##### Отрывок текста #####
Город, в котором Бродскому пришлось расти, — город империи, что в первую очередь проявляется в архитектуре, этой визуальной интервенции городского пейзажа, чье величие и мощь влияют на подсознание, невзирая на советские пролетарские стереотипы.            Это не могло не отразиться на симпатиях Бродского.

Для Бродского в поэзии было не так важно самовыражение, как нечто другое. Форма его текстов достаточно традиционная, хотя он новаторски расшатывал ее в самой конструкции строфы, пользуясь анжамбеманами, возможностями звуковых регистров русского языка, перетасовывая пейзажи, ощущения, интеллектуальные раздражители. Бродский творил в эпоху, когда самые крупные славянские поэты, прежде всего поляки (Милош, Херберт, Ружевич, Шимборская), не отягощенные ни рифмой, ни ритмом, краеугольным камнем своей поэтики также считали историю — память — время. Их персонифицированная история отличалась от русской, хотя нация, которую они олицетворяли, пережила не меньшие катаклизмы.
#####
## Задание
Каких польских поэтов называет отрывок о Бродском?
##### Фрагмент данных #####
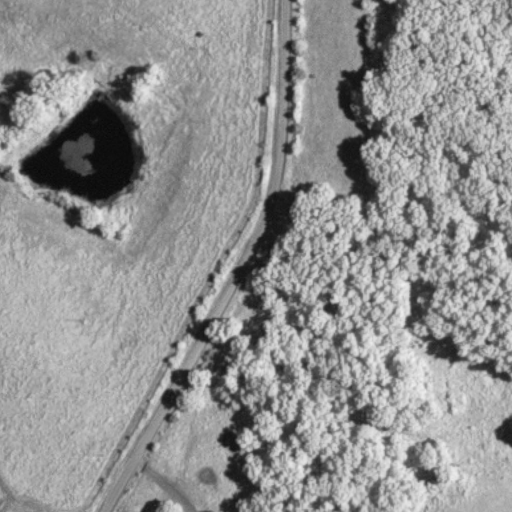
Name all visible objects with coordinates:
road: (242, 269)
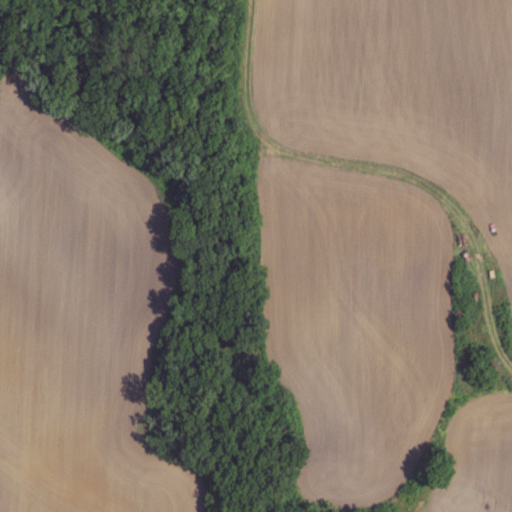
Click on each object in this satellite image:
road: (510, 365)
#####
## Ответ
Милоша, Херберта, Ружевича и Шимборскую.